Task instructions:
This task calls for copying each line below that contains "Credentials".

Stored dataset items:
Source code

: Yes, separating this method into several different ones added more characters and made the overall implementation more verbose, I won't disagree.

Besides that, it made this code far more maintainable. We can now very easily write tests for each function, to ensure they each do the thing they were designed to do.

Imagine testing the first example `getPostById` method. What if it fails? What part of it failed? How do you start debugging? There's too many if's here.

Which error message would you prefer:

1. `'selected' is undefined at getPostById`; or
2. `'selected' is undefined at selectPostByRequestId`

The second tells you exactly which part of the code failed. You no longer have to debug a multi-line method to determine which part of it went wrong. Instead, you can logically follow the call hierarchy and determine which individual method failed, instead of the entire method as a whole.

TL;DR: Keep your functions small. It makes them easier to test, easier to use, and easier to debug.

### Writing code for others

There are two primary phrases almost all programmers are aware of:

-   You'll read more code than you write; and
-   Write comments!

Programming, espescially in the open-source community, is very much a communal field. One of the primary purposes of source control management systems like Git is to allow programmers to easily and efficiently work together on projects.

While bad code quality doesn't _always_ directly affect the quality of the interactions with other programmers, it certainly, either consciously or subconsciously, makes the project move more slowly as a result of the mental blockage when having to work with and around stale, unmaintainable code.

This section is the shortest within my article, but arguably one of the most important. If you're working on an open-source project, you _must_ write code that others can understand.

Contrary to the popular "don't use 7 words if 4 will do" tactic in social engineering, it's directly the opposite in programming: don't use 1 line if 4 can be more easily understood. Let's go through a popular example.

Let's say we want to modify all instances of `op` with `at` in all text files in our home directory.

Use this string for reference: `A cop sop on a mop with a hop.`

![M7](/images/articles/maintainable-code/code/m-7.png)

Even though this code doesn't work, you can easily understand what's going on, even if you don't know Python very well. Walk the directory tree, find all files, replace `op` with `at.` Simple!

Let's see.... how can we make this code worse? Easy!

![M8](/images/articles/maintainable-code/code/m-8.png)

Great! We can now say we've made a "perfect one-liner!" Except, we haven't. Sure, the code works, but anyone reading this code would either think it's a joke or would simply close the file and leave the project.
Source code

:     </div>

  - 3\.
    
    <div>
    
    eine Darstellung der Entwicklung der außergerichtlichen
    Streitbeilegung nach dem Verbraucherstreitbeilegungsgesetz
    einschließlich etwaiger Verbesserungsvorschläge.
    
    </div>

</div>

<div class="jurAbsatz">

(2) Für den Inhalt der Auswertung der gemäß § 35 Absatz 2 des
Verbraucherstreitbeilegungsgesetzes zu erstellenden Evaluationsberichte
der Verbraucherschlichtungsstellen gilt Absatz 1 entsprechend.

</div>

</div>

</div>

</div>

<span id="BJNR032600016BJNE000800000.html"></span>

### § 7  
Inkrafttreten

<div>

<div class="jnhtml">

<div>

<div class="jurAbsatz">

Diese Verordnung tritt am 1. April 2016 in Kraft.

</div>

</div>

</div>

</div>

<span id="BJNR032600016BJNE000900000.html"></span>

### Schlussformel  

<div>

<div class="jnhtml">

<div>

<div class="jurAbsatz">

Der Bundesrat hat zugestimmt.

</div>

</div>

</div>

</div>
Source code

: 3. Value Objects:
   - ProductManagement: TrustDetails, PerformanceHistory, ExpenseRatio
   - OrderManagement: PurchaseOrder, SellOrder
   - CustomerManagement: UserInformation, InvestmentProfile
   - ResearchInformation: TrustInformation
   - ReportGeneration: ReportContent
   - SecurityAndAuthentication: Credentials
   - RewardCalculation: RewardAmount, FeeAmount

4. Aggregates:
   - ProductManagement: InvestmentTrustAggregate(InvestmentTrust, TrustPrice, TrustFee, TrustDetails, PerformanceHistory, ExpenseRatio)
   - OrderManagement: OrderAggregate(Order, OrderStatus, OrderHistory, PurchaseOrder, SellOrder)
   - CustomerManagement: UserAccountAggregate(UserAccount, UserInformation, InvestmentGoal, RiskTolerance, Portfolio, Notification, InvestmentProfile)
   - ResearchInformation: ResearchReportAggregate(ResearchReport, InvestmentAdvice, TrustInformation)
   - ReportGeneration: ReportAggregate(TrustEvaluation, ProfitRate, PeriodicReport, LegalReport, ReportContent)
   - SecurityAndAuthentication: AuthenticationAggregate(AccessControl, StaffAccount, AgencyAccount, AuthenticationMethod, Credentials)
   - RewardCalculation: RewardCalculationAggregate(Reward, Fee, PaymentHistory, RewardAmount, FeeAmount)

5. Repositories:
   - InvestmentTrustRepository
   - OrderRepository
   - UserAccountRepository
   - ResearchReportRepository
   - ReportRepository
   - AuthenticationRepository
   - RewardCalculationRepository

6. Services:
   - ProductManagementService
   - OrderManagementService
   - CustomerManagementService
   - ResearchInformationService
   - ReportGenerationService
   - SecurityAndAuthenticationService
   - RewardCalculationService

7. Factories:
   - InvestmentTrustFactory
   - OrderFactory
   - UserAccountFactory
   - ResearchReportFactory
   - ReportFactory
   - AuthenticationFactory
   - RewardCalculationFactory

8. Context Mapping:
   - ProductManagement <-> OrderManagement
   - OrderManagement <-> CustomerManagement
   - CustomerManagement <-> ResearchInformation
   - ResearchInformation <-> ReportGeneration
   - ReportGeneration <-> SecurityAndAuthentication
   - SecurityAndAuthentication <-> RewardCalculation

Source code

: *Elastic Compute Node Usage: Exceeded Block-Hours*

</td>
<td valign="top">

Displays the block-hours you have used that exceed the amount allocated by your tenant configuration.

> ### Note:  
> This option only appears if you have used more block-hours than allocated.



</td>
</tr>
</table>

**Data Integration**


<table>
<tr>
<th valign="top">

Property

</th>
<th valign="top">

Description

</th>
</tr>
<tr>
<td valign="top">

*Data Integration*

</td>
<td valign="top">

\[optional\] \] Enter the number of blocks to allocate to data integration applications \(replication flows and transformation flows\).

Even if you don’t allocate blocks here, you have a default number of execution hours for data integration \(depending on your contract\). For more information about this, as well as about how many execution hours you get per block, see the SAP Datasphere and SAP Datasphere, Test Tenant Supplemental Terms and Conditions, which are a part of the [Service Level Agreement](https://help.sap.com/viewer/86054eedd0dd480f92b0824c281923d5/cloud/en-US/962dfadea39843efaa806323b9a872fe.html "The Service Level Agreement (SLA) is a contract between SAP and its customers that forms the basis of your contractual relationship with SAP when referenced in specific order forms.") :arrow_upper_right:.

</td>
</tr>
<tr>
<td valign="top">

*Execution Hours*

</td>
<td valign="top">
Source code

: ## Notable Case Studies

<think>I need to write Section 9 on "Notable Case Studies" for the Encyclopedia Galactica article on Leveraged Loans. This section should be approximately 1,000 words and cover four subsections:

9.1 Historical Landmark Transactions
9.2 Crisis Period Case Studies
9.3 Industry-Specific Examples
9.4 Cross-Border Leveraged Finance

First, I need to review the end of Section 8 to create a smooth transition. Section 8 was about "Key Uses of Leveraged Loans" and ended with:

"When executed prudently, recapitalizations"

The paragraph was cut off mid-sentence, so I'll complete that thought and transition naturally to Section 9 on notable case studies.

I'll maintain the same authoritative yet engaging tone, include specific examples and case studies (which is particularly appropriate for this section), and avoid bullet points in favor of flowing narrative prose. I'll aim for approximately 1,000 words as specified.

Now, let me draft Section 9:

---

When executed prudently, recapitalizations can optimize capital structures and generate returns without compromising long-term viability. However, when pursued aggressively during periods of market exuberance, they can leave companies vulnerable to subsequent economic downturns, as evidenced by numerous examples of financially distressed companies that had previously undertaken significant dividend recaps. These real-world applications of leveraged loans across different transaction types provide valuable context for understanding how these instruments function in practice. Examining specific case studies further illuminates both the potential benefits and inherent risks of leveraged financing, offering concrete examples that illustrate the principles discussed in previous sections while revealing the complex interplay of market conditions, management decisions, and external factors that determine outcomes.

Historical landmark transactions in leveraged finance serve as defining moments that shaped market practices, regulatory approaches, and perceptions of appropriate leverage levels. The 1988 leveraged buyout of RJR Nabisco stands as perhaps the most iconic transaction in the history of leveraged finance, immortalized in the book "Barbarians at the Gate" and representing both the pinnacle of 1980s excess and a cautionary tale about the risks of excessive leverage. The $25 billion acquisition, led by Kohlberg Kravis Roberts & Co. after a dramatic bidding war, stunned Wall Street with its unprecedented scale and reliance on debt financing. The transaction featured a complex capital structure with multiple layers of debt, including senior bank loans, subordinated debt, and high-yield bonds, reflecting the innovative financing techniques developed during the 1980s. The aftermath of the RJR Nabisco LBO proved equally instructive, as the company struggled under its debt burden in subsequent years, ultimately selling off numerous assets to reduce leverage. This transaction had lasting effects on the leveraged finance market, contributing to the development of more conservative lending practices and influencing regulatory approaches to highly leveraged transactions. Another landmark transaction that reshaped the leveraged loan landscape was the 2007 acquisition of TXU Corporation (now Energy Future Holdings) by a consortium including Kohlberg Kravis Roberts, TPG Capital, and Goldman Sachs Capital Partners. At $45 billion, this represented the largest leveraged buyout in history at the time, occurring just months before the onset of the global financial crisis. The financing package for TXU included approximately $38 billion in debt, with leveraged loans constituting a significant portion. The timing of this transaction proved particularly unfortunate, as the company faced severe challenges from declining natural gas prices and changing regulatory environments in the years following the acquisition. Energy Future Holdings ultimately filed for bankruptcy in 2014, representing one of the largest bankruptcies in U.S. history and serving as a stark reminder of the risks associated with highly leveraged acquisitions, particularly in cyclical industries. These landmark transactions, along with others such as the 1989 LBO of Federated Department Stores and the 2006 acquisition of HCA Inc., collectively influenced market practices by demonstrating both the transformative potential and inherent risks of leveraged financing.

Solution for this exercise:
   - SecurityAndAuthentication: Credentials
   - SecurityAndAuthentication: AuthenticationAggregate(AccessControl, StaffAccount, AgencyAccount, AuthenticationMethod, Credentials)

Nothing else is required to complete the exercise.